Satzung des Förderverein Theresianum Mainz e.V.

- beschlossen in der Gründungsversammlung vom 7. Oktober 1980

- geändert in der Mitgliederversammlung vom 12. Februar 2008

- geändert in der Mitgliederversammlung vom 06. Februar 2014

 

§ 1 Name, Sitz, Geschäftsjahr, Vereinsmitgliedschaft

1.   Der Verein führt den Namen „Förderverein Theresianum Mainz“. Er ist im Vereinsregister eingetragen.

2.   Der Verein hat seinen Sitz in Mainz.

3.   Das Geschäftsjahr des Vereins ist das Kalenderjahr.

 

§ 2 Zweck des Vereins

1.   Der Verein verfolgt ausschließlich und unmittelbar gemeinnützige Zwecke im Sinne des Abschnitts „Steuerbegünstigte Zwecke“ der Abgabenordnung. Zweck des Vereins ist die Förderung von Bildung und Erziehung.

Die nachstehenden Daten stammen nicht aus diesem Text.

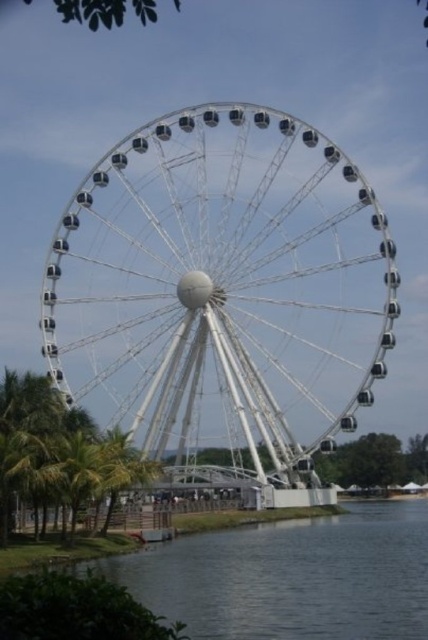
Question: Can you confirm if white metallic ferris wheel at center is positioned above green leafy tree at lower left?

Choices:
 (A) yes
 (B) no

Answer: (A)

Question: Estimate the real-world distances between objects in this image. Which object is closer to the green leafy tree at lower left?

Choices:
 (A) green leafy palm tree at lower left
 (B) white metallic ferris wheel at center

Answer: (A)

Question: Which is nearer to the green leafy palm tree at lower left?

Choices:
 (A) white metallic ferris wheel at center
 (B) green leafy tree at lower left

Answer: (B)

Question: Which object appears closest to the camera in this image?

Choices:
 (A) green leafy palm tree at lower left
 (B) white metallic ferris wheel at center

Answer: (A)

Question: Can you confirm if white metallic ferris wheel at center is positioned to the right of green leafy palm tree at lower left?

Choices:
 (A) yes
 (B) no

Answer: (A)

Question: Does white metallic ferris wheel at center come in front of green leafy palm tree at lower left?

Choices:
 (A) yes
 (B) no

Answer: (B)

Der Satzungszweck wird insbesondere durch die Unterstützung des Theresianum in Mainz verwirklicht Ein Rechtsanspruch der Schule oder ihres Trägers wird dadurch nicht begründet.

2.   Der Verein ist selbstlos tätig; er verfolgt nicht in erster Linie eigenwirtschaftliche Zwecke.

3.   Mittel des Vereins dürfen nur für die satzungsmäßigen Zwecke verwendet werden. Die Mit­glieder erhalten keine  Zuwendungen aus den Mitteln des Vereins. Es darf keine Person durch Ausgaben, die dem Zwecke des Vereins fremd sind, oder durch unverhältnismäßig hohe Vergü­tungen begünstigt worden.

4.   Bei Auflösung oder Aufhebung des Vereins oder bei Wegfall seines bisherigen Zwecks fällt das Vermögen des Vereins an die Theresianum Stiftung mit Sitz in Mainz, die es unmittelbar und ausschließlich für gemeinnützige Zwecke zu verwenden hat.

 

§ 3 Erwerb der Mitgliedschaft

1.   Mitglied des Vereins kann jede natürliche Person werden, die das 16. Lebensjahr vollendet hat, sowie jede juristische Person.

2.   Der geschäftsführende Vorstand entscheidet über den Aufnahmeantrag.

 

§ 4 Beendigung der Mitgliedschaft

1.   Die Mitgliedschaft endet durch Tod oder Austritt aus dem Verein.

2.   Der Austritt erfolgt durch schriftliche Erklärung gegenüber dem geschäftsführenden Vor­stand. Der Austritt kann nur zum Ende eines Geschäftsjahres erklärt werden, wobei eine Frist von zwei Monaten einzuhalten ist.

 

§ 5 Mitgliedsbeiträge

1.   Höhe und Fälligkeit von Jahresbeiträgen werden von der Mitgliederversammlung festgesetzt.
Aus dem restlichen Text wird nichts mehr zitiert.